On 20 June 2022, the club announced that Odubajo would depart the club upon the expiration of his contract.

===Aris===
On 8 July 2022, Odubajo joined Super League Greece club Aris on a three-year deal.

===AEK Athens===
On 18 July 2024, Odubajo signed for fellow Super League club, AEK Athens on a two-year deal.

==International career==
It was reported in December 2014 that Odubajo had been invited to a training camp with the Nigeria U23 squad, which he did not attend. He won five caps for England at U20 level, which included four appearances during the 2015 Toulon Tournament.

==Personal life==
Odubajo was born in Greenwich, London. He was orphaned at the age of 13, when his mother died of malaria. From that age he lived alone with his older brother Tom Bolarinwa, who is also a footballer. He attended Sedgehill School.

■ PROBLEM REQUIREMENTS ■
Write out, word for word, the stretch of the Odubajo text that starts with "On 20 June 2022, the" and runs through "attended Sedgehill School.".

■ PROVIDED RECORDS ■

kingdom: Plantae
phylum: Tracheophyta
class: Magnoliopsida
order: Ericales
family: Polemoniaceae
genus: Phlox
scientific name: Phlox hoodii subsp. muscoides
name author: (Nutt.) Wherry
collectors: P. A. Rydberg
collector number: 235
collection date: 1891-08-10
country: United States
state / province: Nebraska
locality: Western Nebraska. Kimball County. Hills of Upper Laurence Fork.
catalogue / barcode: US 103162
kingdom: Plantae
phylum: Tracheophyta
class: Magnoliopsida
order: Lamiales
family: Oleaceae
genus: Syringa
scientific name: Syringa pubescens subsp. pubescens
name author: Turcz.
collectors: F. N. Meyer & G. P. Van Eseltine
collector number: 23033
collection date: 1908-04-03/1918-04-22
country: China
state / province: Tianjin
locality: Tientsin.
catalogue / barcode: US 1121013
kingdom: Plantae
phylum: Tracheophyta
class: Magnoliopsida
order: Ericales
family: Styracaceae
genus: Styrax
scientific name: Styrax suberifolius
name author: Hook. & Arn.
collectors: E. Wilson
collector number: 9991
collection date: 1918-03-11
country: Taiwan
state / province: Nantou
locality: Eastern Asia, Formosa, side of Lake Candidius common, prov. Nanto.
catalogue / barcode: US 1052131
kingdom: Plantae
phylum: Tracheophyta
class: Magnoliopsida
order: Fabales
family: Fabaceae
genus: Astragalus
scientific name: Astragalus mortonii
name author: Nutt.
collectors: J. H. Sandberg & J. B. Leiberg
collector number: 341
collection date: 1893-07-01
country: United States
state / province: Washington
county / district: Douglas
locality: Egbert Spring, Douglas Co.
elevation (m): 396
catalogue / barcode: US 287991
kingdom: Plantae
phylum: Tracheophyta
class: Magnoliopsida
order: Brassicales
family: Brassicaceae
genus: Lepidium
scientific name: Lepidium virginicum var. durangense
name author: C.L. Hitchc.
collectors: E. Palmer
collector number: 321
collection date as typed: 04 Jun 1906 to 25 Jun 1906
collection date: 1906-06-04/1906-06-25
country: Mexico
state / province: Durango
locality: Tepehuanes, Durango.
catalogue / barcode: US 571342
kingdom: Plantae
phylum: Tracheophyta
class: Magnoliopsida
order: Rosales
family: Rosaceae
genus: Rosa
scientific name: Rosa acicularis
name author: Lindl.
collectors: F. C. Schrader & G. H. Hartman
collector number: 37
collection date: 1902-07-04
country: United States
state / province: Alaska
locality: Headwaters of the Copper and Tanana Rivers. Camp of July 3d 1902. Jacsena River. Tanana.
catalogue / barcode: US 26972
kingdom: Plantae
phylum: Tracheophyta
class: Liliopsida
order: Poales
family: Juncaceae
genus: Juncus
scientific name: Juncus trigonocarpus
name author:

■ SOLUTION TO THE PROBLEM ■
On 20 June 2022, the club announced that Odubajo would depart the club upon the expiration of his contract.

===Aris===
On 8 July 2022, Odubajo joined Super League Greece club Aris on a three-year deal.

===AEK Athens===
On 18 July 2024, Odubajo signed for fellow Super League club, AEK Athens on a two-year deal.

==International career==
It was reported in December 2014 that Odubajo had been invited to a training camp with the Nigeria U23 squad, which he did not attend. He won five caps for England at U20 level, which included four appearances during the 2015 Toulon Tournament.

==Personal life==
Odubajo was born in Greenwich, London. He was orphaned at the age of 13, when his mother died of malaria. From that age he lived alone with his older brother Tom Bolarinwa, who is also a footballer. He attended Sedgehill School.